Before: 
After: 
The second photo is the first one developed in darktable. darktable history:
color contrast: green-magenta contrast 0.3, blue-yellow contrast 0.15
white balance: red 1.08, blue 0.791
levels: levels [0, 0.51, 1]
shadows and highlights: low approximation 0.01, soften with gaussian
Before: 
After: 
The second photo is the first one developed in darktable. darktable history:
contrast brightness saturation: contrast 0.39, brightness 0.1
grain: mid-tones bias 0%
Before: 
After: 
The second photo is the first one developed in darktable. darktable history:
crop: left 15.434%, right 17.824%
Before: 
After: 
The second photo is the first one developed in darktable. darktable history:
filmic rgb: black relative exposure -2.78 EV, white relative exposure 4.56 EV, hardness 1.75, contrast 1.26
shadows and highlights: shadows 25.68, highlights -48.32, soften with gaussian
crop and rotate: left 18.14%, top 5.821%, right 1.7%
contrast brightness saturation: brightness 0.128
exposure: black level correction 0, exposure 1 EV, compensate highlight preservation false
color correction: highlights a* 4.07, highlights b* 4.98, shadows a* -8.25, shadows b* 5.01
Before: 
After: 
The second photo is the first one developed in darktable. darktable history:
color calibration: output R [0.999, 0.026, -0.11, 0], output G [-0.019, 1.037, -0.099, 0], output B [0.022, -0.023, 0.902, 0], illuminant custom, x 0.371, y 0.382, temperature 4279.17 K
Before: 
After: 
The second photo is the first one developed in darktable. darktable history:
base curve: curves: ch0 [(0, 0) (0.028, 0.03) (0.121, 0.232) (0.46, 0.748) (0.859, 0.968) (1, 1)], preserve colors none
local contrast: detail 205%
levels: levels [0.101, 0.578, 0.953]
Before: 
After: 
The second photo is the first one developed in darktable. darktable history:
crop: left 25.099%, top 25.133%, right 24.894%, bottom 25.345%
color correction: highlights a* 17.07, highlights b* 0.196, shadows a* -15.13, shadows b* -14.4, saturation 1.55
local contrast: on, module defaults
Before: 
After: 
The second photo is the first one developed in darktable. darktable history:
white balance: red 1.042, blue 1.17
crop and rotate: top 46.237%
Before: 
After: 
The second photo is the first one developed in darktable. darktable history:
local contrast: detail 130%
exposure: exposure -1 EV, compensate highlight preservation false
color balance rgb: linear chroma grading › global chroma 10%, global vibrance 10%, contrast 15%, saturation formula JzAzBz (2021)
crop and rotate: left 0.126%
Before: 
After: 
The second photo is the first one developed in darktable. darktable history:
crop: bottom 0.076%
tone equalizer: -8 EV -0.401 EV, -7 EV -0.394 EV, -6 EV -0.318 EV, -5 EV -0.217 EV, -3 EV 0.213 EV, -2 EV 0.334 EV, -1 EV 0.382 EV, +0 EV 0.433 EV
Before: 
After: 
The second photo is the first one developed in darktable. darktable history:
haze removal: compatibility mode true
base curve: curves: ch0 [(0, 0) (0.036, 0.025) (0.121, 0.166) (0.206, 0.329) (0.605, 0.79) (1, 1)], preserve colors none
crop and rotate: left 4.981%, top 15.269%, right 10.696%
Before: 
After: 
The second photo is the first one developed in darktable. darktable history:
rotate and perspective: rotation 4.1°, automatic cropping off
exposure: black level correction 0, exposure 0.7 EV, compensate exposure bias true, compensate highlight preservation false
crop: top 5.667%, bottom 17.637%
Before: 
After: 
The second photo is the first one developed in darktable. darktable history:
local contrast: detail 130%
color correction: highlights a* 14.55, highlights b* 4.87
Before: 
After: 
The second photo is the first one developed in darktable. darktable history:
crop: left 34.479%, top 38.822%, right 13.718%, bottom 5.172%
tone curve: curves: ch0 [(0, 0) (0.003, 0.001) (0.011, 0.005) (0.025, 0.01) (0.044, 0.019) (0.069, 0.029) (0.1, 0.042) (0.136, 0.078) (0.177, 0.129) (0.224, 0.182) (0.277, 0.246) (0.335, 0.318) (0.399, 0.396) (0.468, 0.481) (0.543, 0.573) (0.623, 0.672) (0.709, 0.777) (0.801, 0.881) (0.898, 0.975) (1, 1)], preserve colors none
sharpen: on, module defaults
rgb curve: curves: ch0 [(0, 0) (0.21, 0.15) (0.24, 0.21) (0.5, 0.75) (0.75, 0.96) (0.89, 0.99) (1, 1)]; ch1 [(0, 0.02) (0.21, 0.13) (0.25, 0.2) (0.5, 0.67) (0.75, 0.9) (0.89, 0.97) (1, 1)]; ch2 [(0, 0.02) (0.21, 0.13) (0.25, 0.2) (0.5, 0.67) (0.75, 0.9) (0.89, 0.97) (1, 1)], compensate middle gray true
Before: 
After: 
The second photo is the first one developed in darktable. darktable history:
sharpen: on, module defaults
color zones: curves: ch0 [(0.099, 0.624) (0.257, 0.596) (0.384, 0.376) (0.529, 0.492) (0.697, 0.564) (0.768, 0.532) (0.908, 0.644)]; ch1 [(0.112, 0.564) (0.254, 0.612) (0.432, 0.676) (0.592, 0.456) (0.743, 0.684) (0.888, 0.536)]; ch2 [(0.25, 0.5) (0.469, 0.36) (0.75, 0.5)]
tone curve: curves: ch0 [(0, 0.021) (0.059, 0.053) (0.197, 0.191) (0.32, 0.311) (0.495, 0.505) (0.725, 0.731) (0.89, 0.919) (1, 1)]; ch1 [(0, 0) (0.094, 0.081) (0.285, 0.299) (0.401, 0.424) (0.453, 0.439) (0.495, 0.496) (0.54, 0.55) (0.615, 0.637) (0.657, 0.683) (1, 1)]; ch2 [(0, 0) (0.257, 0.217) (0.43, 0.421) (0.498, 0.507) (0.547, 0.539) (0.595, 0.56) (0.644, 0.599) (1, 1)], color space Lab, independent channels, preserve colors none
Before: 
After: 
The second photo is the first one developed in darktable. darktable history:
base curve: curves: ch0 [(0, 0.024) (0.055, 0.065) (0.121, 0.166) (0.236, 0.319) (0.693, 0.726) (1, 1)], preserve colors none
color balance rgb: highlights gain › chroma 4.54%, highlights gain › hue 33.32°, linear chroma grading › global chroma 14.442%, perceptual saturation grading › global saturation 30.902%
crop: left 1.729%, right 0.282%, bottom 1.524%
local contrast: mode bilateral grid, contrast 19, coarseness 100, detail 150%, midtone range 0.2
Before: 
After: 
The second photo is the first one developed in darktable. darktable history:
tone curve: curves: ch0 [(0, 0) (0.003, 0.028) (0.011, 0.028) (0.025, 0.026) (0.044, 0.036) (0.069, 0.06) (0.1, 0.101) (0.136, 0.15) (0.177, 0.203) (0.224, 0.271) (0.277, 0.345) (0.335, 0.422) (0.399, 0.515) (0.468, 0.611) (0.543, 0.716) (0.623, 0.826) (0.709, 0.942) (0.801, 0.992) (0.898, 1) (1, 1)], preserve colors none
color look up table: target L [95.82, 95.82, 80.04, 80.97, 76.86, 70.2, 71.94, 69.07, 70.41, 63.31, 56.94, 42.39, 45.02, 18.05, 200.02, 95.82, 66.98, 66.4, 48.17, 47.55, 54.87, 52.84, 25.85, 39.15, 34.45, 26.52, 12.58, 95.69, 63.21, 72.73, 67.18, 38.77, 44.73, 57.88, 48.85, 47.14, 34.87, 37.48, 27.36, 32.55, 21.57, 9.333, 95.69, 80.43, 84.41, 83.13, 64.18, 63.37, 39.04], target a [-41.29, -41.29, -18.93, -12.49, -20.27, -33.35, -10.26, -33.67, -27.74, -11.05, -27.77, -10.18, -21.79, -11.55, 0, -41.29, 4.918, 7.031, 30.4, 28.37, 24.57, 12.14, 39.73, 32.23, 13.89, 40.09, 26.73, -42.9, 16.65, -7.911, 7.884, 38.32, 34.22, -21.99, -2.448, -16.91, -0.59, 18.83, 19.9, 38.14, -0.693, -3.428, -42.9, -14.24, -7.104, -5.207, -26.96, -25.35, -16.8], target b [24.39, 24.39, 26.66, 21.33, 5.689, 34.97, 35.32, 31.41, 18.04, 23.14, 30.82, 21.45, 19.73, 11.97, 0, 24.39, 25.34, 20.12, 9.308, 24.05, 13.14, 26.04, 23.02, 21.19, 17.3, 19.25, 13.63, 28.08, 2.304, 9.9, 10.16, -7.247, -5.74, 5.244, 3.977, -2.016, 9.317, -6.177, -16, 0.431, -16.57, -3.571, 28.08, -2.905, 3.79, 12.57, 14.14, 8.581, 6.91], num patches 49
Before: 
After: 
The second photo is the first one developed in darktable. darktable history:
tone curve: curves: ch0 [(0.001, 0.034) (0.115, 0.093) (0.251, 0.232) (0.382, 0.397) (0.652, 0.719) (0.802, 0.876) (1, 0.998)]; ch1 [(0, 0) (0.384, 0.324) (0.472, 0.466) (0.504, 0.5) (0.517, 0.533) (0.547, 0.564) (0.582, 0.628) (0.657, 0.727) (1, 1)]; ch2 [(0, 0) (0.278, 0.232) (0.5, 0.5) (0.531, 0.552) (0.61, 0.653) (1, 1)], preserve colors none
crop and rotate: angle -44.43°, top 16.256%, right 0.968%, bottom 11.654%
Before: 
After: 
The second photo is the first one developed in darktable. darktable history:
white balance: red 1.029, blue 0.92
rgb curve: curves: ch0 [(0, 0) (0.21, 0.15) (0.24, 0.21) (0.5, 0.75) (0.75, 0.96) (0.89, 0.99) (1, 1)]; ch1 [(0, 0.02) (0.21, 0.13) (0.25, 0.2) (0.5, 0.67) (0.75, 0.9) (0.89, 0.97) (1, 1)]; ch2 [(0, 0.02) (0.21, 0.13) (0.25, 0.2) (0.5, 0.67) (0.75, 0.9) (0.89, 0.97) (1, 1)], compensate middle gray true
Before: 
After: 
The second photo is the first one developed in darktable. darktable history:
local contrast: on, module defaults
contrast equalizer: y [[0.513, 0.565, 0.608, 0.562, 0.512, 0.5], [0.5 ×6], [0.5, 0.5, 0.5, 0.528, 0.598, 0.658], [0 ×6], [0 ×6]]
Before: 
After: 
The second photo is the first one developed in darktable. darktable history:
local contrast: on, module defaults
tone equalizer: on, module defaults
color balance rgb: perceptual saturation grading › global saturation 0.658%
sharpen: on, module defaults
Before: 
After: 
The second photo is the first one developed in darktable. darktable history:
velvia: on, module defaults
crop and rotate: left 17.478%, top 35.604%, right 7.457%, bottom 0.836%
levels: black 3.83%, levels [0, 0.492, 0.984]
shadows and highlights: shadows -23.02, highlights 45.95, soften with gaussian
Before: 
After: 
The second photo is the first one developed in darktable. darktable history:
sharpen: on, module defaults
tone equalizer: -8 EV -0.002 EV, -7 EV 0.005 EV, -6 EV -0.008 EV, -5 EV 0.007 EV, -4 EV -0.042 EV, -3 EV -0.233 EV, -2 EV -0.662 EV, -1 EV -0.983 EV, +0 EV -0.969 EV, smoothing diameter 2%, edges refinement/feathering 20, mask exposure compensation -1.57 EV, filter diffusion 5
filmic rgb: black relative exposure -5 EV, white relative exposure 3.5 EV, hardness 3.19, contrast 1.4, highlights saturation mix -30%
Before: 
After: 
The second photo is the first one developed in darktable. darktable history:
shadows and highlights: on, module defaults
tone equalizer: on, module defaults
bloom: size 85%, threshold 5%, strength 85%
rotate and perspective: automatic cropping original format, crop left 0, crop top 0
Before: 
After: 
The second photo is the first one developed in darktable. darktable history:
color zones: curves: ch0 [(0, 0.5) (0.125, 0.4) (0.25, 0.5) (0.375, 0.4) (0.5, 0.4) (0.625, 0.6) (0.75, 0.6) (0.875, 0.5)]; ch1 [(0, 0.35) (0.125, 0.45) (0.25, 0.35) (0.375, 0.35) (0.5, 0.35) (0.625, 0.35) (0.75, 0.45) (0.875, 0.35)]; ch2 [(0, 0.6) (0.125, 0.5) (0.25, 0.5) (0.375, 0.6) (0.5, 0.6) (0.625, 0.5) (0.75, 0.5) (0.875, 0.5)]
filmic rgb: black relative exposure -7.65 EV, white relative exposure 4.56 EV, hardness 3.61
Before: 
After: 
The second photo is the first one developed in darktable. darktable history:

=======

THE PROBLEM. Render the rows as a numbered list, starting at the first line and ending at the line containing "color correction: highlights a* 4.07, highlights", both included. Omit blank lines.

TASK ANSWER.
1. Before: 
2. After: 
3. The second photo is the first one developed in darktable. darktable history:
4. color contrast: green-magenta contrast 0.3, blue-yellow contrast 0.15
5. white balance: red 1.08, blue 0.791
6. levels: levels [0, 0.51, 1]
7. shadows and highlights: low approximation 0.01, soften with gaussian
8. Before: 
9. After: 
10. The second photo is the first one developed in darktable. darktable history:
11. contrast brightness saturation: contrast 0.39, brightness 0.1
12. grain: mid-tones bias 0%
13. Before: 
14. After: 
15. The second photo is the first one developed in darktable. darktable history:
16. crop: left 15.434%, right 17.824%
17. Before: 
18. After: 
19. The second photo is the first one developed in darktable. darktable history:
20. filmic rgb: black relative exposure -2.78 EV, white relative exposure 4.56 EV, hardness 1.75, contrast 1.26
21. shadows and highlights: shadows 25.68, highlights -48.32, soften with gaussian
22. crop and rotate: left 18.14%, top 5.821%, right 1.7%
23. contrast brightness saturation: brightness 0.128
24. exposure: black level correction 0, exposure 1 EV, compensate highlight preservation false
25. color correction: highlights a* 4.07, highlights b* 4.98, shadows a* -8.25, shadows b* 5.01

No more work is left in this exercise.